■ **Records provided**:

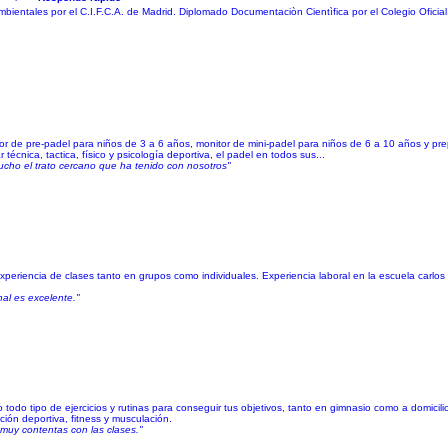
entales por el C.I.F.C.A. de Madrid. Diplomado Documentaciòn Cientìfica por el Colegio Oficial
nitor de pre-padel para niños de 3 a 6 años, monitor de mini-padel para niños de 6 a 10 años y pre
écnica, tactica, físico y psicología deportiva, el padel en todos sus...
ucho el trato cercano que ha tenido con nosotros"
experiencia de clases tanto en grupos como individuales. Experiencia laboral en la escuela carlos
nal es excelente."
 todo tipo de ejercicios y rutinas para conseguir tus objetivos, tanto en gimnasio como a domicili
ción deportiva, fitness y musculación.
muy contentas con las clases."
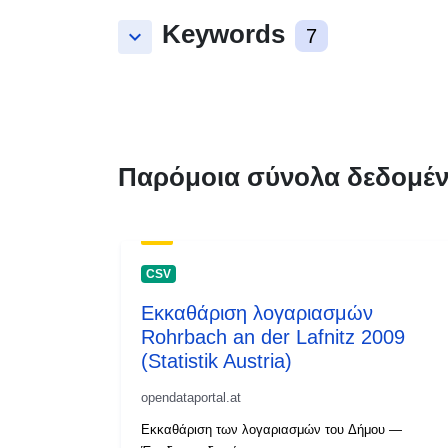
Keywords
keyboard_arrow_down
7
Παρόμοια σύνολα δεδομέ
CSV
Εκκαθάριση λογαριασμών
Rohrbach an der Lafnitz 2009
(Statistik Austria)
opendataportal.at
Εκκαθάριση των λογαριασμών του Δήμου —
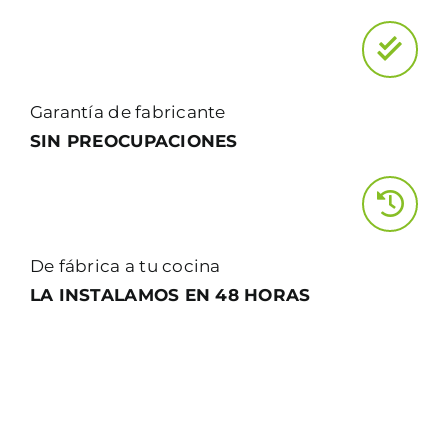
Garantía de fabricante
SIN PREOCUPACIONES
De fábrica a tu cocina
LA INSTALAMOS EN 48 HORAS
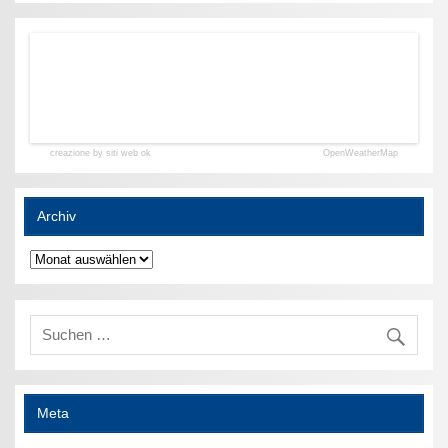
creazione by siti web ok
OpenWeatherMap
Archiv
Archiv
Meta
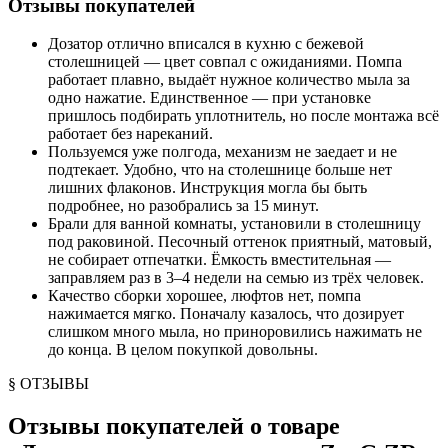
Отзывы покупателей
Дозатор отлично вписался в кухню с бежевой
столешницей — цвет совпал с ожиданиями. Помпа
работает плавно, выдаёт нужное количество мыла за
одно нажатие. Единственное — при установке
пришлось подбирать уплотнитель, но после монтажа всё
работает без нареканий.
Пользуемся уже полгода, механизм не заедает и не
подтекает. Удобно, что на столешнице больше нет
лишних флаконов. Инструкция могла бы быть
подробнее, но разобрались за 15 минут.
Брали для ванной комнаты, установили в столешницу
под раковиной. Песочный оттенок приятный, матовый,
не собирает отпечатки. Ёмкость вместительная —
заправляем раз в 3–4 недели на семью из трёх человек.
Качество сборки хорошее, люфтов нет, помпа
нажимается мягко. Поначалу казалось, что дозирует
слишком много мыла, но приноровились нажимать не
до конца. В целом покупкой довольны.
§ ОТЗЫВЫ
Отзывы покупателей о товаре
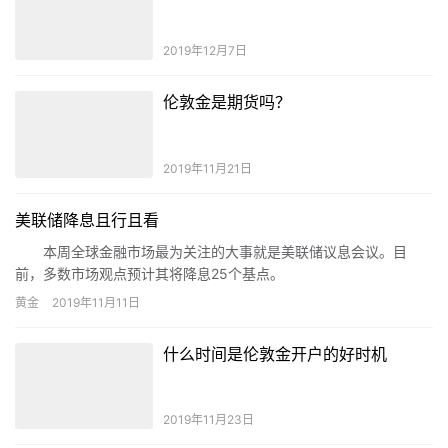
2019年12月7日
伦敦金是期货吗？
2019年11月21日
美联储降息且行且看
本周全球金融市场最为关注的大事就是美联储议息会议。目
前，多数市场观点预计其将降息25个基点。
黄金
2019年11月11日
什么时间是伦敦金开户的好时机
2019年11月23日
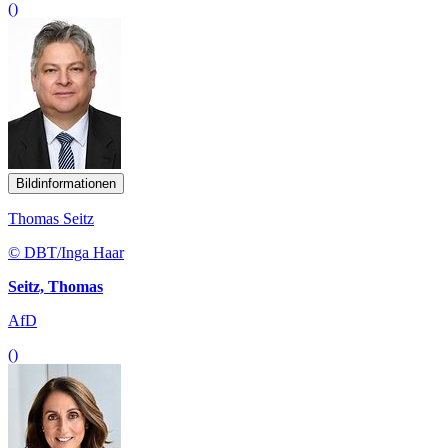
()
Bildinformationen
Thomas Seitz
© DBT/Inga Haar
Seitz, Thomas
AfD
()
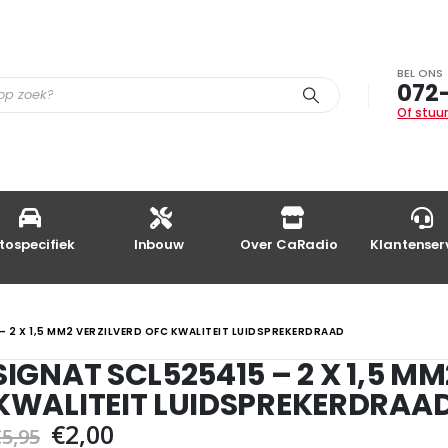
BEL ONS
072
Of stuur
tospecifiek
Inbouw
Over CaRadio
Klantenser
– 2 X 1,5 MM2 VERZILVERD OFC KWALITEIT LUIDSPREKERDRAAD
SIGNAT SCL525415 – 2 X 1,5 M
KWALITEIT LUIDSPREKERDRAA
Oorspronkelijke
Huidige
€
2,00
€
5,95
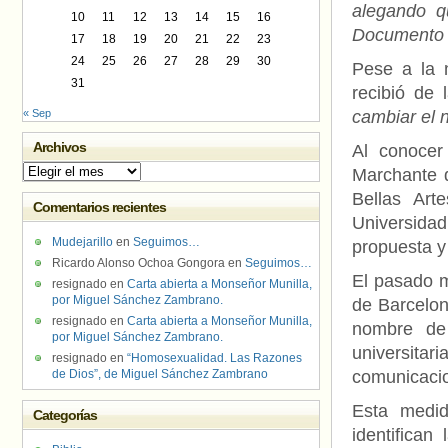
alegando q
10
11
12
13
14
15
16
Documento 
17
18
19
20
21
22
23
24
25
26
27
28
29
30
Pese a la 
31
recibió de 
« Sep
cambiar el 
Archivos
Al conocer
Archivos
Marchante d
Bellas Art
Comentarios recientes
Universidad
Mudejarillo
en
Seguimos…
propuesta y
Ricardo Alonso Ochoa Gongora
en
Seguimos…
El pasado m
resignado
en
Carta abierta a Monseñor Munilla,
por Miguel Sánchez Zambrano.
de Barcelon
resignado
en
Carta abierta a Monseñor Munilla,
nombre de
por Miguel Sánchez Zambrano.
universitar
resignado
en
“Homosexualidad. Las Razones
de Dios”, de Miguel Sánchez Zambrano
comunicacio
Esta medi
Categorías
identifica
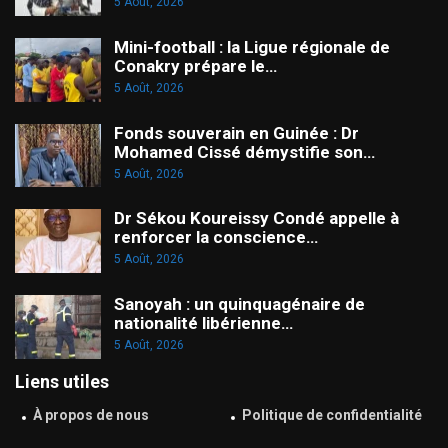
5 Août, 2026
Mini-football : la Ligue régionale de
Conakry prépare le…
5 Août, 2026
Fonds souverain en Guinée : Dr
Mohamed Cissé démystifie son…
5 Août, 2026
Dr Sékou Koureissy Condé appelle à
renforcer la conscience…
5 Août, 2026
Sanoyah : un quinquagénaire de
nationalité libérienne…
5 Août, 2026
Liens utiles
À propos de nous
Politique de confidentialité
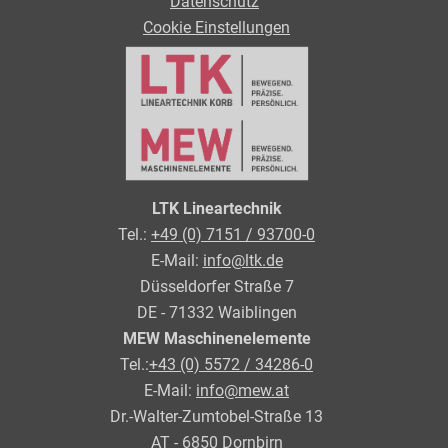
Datenschutz
Cookie Einstellungen
LTK Lineartechnik
Tel.:
+49 (0) 7151 / 93700-0
E-Mail:
info@ltk.de
Düsseldorfer Straße 7
DE - 71332 Waiblingen
MEW Maschinenelemente
Tel.:
+43 (0) 5572 / 34286-0
E-Mail:
info@mew.at
Dr.-Walter-Zumtobel-Straße 13
AT - 6850 Dornbirn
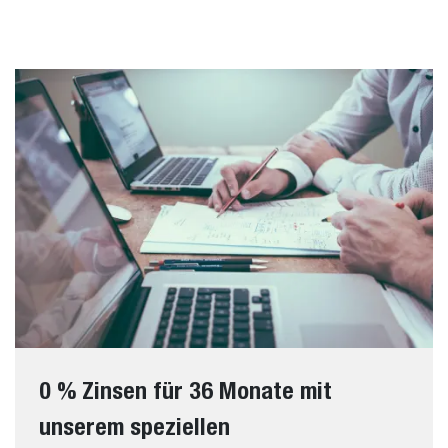
0 % Zinsen für 36 Monate mit
unserem speziellen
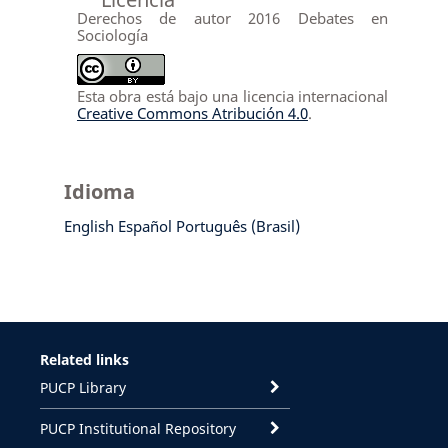
Derechos de autor 2016 Debates en
Sociología
Esta obra está bajo una licencia internacional
Creative Commons Atribución 4.0
.
Idioma
English
Español
Português (Brasil)
Related links
PUCP Library
PUCP Institutional Repository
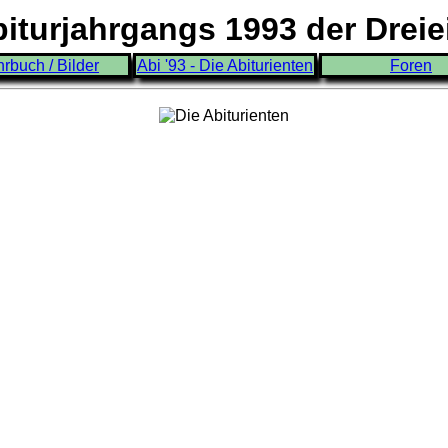
turjahrgangs 1993 der Drei
hrbuch / Bilder
Abi '93 - Die Abiturienten
Foren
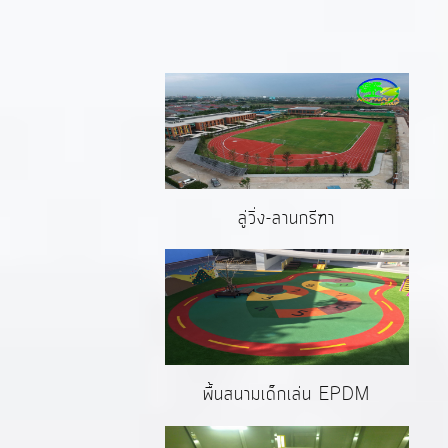
ลู่วิ่ง-ลานกรีฑา
พื้นสนามเด็กเล่น EPDM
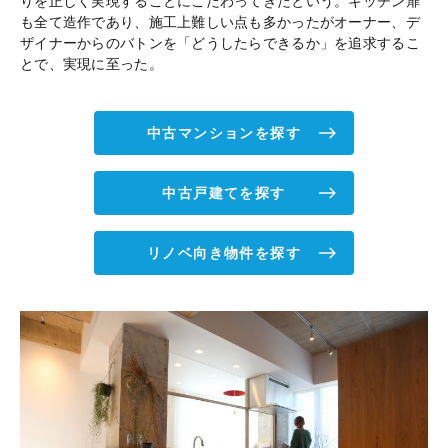
りを正しく実現することにこだわってきたという。キッチン扉
も全て造作であり、施工上難しい点も多かったがオーナー、デ
ザイナーからのバトンを「どうしたらできるか」を追求するこ
とで、実現に至った。
中古マンションを探す
中古戸建てを探す
リノベ向き物件を探す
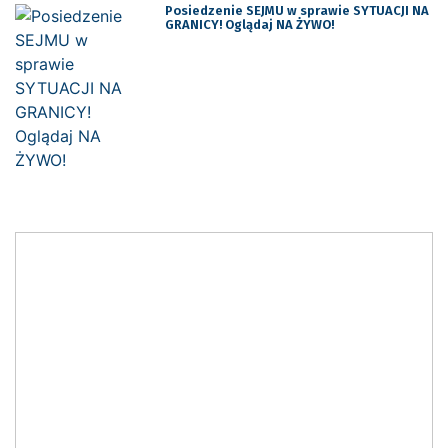
Posiedzenie SEJMU w sprawie SYTUACJI NA
GRANICY! Oglądaj NA ŻYWO!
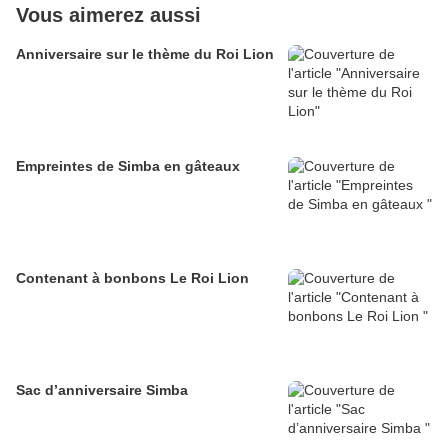
Vous aimerez aussi
Anniversaire sur le thème du Roi Lion
Empreintes de Simba en gâteaux
Contenant à bonbons Le Roi Lion
Sac d’anniversaire Simba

■ **Work to complete**:
Nothing but the pictures may be dropped; output the records above exactly.

■ **Task result**:
entales por el C.I.F.C.A. de Madrid. Diplomado Documentaciòn Cientìfica por el Colegio Oficial
nitor de pre-padel para niños de 3 a 6 años, monitor de mini-padel para niños de 6 a 10 años y pre
écnica, tactica, físico y psicología deportiva, el padel en todos sus...
ucho el trato cercano que ha tenido con nosotros"
experiencia de clases tanto en grupos como individuales. Experiencia laboral en la escuela carlos
nal es excelente."
 todo tipo de ejercicios y rutinas para conseguir tus objetivos, tanto en gimnasio como a domicili
ción deportiva, fitness y musculación.
muy contentas con las clases."
Keywords
keyboard_arrow_down
7
Παρόμοια σύνολα δεδομέ
CSV
Εκκαθάριση λογαριασμών
Rohrbach an der Lafnitz 2009
(Statistik Austria)
opendataportal.at
Εκκαθάριση των λογαριασμών του Δήμου —
Garantía de fabricante
SIN PREOCUPACIONES
De fábrica a tu cocina
LA INSTALAMOS EN 48 HORAS
creazione by siti web ok
OpenWeatherMap
Archiv
Archiv
Meta
Отзывы покупателей
Дозатор отлично вписался в кухню с бежевой
столешницей — цвет совпал с ожиданиями. Помпа
работает плавно, выдаёт нужное количество мыла за
одно нажатие. Единственное — при установке
пришлось подбирать уплотнитель, но после монтажа всё
работает без нареканий.
Пользуемся уже полгода, механизм не заедает и не
подтекает. Удобно, что на столешнице больше нет
лишних флаконов. Инструкция могла бы быть
подробнее, но разобрались за 15 минут.
Брали для ванной комнаты, установили в столешницу
под раковиной. Песочный оттенок приятный, матовый,
не собирает отпечатки. Ёмкость вместительная —
заправляем раз в 3–4 недели на семью из трёх человек.
Качество сборки хорошее, люфтов нет, помпа
нажимается мягко. Поначалу казалось, что дозирует
слишком много мыла, но приноровились нажимать не
до конца. В целом покупкой довольны.
§ ОТЗЫВЫ
Отзывы покупателей о товаре
2019年12月7日
伦敦金是期货吗？
2019年11月21日
美联储降息且行且看
本周全球金融市场最为关注的大事就是美联储议息会议。目
前，多数市场观点预计其将降息25个基点。
黄金
2019年11月11日
什么时间是伦敦金开户的好时机
2019年11月23日
()
Bildinformationen
Thomas Seitz
© DBT/Inga Haar
Seitz, Thomas
AfD
()
BEL ONS
072
Of stuur
tospecifiek
Inbouw
Over CaRadio
Klantenser
– 2 X 1,5 MM2 VERZILVERD OFC KWALITEIT LUIDSPREKERDRAAD
SIGNAT SCL525415 – 2 X 1,5 M
KWALITEIT LUIDSPREKERDRAA
Oorspronkelijke
Huidige
€
2,00
€
5,95
alegando q
10
11
12
13
14
15
16
Documento 
17
18
19
20
21
22
23
24
25
26
27
28
29
30
Pese a la 
31
recibió de 
« Sep
cambiar el 
Archivos
Al conocer
Archivos
Marchante d
Bellas Art
Comentarios recientes
Universidad
Mudejarillo
en
Seguimos…
propuesta y
Ricardo Alonso Ochoa Gongora
en
Seguimos…
El pasado m
resignado
en
Carta abierta a Monseñor Munilla,
por Miguel Sánchez Zambrano.
de Barcelon
resignado
en
Carta abierta a Monseñor Munilla,
nombre de
por Miguel Sánchez Zambrano.
universitar
resignado
en
“Homosexualidad. Las Razones
de Dios”, de Miguel Sánchez Zambrano
comunicacio
Esta medi
Categorías
identifica
5 Août, 2026
Mini-football : la Ligue régionale de
Conakry prépare le…
5 Août, 2026
Fonds souverain en Guinée : Dr
Mohamed Cissé démystifie son…
5 Août, 2026
Dr Sékou Koureissy Condé appelle à
renforcer la conscience…
5 Août, 2026
Sanoyah : un quinquagénaire de
nationalité libérienne…
5 Août, 2026
Liens utiles
À propos de nous
Politique de confidentialité
Datenschutz
Cookie Einstellungen
LTK Lineartechnik
Tel.:
+49 (0) 7151 / 93700-0
E-Mail:
info@ltk.de
Düsseldorfer Straße 7
DE - 71332 Waiblingen
MEW Maschinenelemente
Tel.:
+43 (0) 5572 / 34286-0
E-Mail:
info@mew.at
Dr.-Walter-Zumtobel-Straße 13
AT - 6850 Dornbirn
0 % Zinsen für 36 Monate mit
unserem speziellen
Derechos de autor 2016 Debates en
Sociología
Esta obra está bajo una licencia internacional
Creative Commons Atribución 4.0
.
Idioma
English
Español
Português (Brasil)
Related links
PUCP Library
PUCP Institutional Repository
turjahrgangs 1993 der Drei
hrbuch / Bilder
Abi '93 - Die Abiturienten
Foren
ลู่วิ่ง-ลานกรีฑา
พื้นสนามเด็กเล่น EPDM
りを正しく実現することにこだわってきたという。キッチン扉
も全て造作であり、施工上難しい点も多かったがオーナー、デ
ザイナーからのバトンを「どうしたらできるか」を追求するこ
とで、実現に至った。
中古マンションを探す
中古戸建てを探す
リノベ向き物件を探す
Posiedzenie SEJMU w sprawie SYTUACJI NA
GRANICY! Oglądaj NA ŻYWO!
Vous aimerez aussi
Anniversaire sur le thème du Roi Lion
Empreintes de Simba en gâteaux
Contenant à bonbons Le Roi Lion
Sac d’anniversaire Simba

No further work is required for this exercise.